By Helen McCloy
First published: US, Morrow, 1938; UK, Heinemann, 1938, as Design for Dying
Not only a début novel but a debutante one as well. The plot concerns the murder of Kitty Jocelyn, struck down with malaria at her coming-out party and found dead in a snow-drift the next morning, poisoned with a reducing medicine. The plot is quite mystifying: everybody loses by the death; the poison could not have been administered; and drugs, espionage, liaisons dangereuses, and parapraxis abound. By the time the mystery is solved, it seems that anybody — and everybody — could have done it. Fortunately, Dr. Willing, psychiatric advisor to the D.A.’s office, is able to solve it by unusual and fascinating psychological clues, and reveal a motive as relevant in these days of anorexia and publicity as it was then.
William Lyon Phelps:
This is really a brilliant detective novel … continuously exciting.
Will Cuppy in the N. Y. Herald Tribune:
If we had a Pulitzer Prize for mysteries (and we should have) Helen McCloy would be a leading candidate.
Isaac Anderson in The N. Y. Times:
The detective is a psychiatrist who is completely convincing because everything he says or does is reducible to plain common sense. … A truly exceptional bit of mystery writing.
James Grey in The N. Y. Sun:
Basil Willing is well done… The reader will want to hear more of Dr. Willing’s exploits.
Edward Dermot Doyle in The San Francisco Chronicle:
Friends, this is the genuine article.

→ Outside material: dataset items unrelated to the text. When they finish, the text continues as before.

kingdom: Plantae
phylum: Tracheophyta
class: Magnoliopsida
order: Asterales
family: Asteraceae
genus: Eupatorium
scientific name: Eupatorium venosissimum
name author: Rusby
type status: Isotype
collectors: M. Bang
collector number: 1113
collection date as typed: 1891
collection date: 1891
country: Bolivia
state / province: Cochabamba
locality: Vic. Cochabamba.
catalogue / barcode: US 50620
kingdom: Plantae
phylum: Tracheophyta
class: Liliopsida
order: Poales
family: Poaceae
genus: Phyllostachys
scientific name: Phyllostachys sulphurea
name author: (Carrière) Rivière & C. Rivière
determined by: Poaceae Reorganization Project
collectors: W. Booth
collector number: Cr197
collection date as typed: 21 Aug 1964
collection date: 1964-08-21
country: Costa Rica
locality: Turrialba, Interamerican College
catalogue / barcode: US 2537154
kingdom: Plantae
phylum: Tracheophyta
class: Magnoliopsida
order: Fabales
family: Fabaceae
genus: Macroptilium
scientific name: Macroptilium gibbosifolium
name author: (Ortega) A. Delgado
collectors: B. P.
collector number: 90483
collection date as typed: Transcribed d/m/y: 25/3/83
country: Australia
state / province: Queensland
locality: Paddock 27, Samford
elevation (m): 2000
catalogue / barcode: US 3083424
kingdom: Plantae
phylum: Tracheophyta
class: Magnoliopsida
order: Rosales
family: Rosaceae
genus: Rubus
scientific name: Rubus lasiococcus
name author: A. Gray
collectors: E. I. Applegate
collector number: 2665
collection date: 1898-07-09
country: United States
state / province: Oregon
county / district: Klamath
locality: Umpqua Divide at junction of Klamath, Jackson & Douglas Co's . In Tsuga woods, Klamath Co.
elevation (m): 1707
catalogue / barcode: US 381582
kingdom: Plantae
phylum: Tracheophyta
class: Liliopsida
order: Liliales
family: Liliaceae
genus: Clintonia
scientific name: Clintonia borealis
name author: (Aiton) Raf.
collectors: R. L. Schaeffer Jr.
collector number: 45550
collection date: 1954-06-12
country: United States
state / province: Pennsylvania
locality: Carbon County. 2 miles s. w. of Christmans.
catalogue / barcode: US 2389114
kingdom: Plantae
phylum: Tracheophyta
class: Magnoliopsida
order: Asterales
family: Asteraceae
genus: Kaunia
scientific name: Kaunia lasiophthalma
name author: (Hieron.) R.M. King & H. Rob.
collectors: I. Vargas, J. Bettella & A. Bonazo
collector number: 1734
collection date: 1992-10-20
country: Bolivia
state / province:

In this item you have just about everything.
Times Literary Supplement (Maurice Percy Ashley, 23rd July 1938):
Miss Helen McCloy’s Design for Dying is [like Gavin Holt’s The Theme is Murder] also a little off the beaten track, although it has affinities with another American author, Mr. Daly King, since the principal figure is a psychiatrist; but in this case the psychiatrist actually solves the problem. Dr. Basil Willing is attached to the District Attorney’s office and is anxious to convince his friend the Police Commissioner that murders can be detected as well by psychological as by physical clues. This is not a new thought among detectives of fiction but the practical application of the theory is not without interest. The usual “bone-headed” detective who is set to work on the case of a prominent débutante found dead on her coming-out night obligingly collects a list of “blunders” committed by the suspects, challenging Dr. Willing to deduce the guilty party from them. Dr. Willing succeeds in his quest and probably the readers of the story who possess an elementary knowledge of psychoanalysis will not miss the point when it confronts them. The details of the problem are worked out with ingenuity, but unfortunately the characters are scarcely sufficiently well developed to be exciting, with the exception of Dr. Willing. If Miss McCloy will pay a little more attention to characterisation she may one day attain first-class honours.